> _REQUIRED WORK_:
Only the number is wanted: count the lines in the data with "openssl" in them.

> _DATA TO EXAMINE_:
########

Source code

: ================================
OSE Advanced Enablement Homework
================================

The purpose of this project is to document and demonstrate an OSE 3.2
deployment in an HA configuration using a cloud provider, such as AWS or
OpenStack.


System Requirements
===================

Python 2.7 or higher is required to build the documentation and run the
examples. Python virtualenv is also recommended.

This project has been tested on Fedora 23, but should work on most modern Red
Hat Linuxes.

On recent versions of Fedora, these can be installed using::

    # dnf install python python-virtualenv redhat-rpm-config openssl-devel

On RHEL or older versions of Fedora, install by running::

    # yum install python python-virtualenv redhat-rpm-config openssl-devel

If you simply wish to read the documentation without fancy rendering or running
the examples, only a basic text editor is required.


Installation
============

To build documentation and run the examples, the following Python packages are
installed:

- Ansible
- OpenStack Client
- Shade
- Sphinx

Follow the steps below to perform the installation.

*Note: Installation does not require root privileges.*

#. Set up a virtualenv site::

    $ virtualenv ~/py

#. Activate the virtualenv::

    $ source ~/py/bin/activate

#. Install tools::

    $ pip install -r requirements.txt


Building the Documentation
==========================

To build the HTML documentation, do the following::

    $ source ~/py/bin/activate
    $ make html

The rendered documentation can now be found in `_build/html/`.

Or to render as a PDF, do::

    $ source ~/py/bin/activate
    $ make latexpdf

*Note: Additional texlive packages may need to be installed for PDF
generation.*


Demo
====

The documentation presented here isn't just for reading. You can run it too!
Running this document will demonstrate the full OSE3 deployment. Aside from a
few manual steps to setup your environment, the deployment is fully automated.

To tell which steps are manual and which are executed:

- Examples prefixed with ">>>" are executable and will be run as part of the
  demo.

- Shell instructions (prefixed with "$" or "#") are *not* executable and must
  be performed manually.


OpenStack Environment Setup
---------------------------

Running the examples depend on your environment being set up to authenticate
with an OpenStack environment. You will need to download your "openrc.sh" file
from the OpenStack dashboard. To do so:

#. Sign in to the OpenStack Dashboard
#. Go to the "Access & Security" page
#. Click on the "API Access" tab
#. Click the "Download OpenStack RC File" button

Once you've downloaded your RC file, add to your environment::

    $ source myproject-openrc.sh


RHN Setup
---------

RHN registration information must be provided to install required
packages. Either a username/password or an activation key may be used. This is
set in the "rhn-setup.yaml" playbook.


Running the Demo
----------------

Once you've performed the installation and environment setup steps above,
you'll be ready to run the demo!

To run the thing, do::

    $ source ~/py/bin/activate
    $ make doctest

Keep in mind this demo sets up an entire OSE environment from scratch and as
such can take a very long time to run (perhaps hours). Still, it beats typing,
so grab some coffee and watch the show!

########

> _YOUR RESPONSE_:
2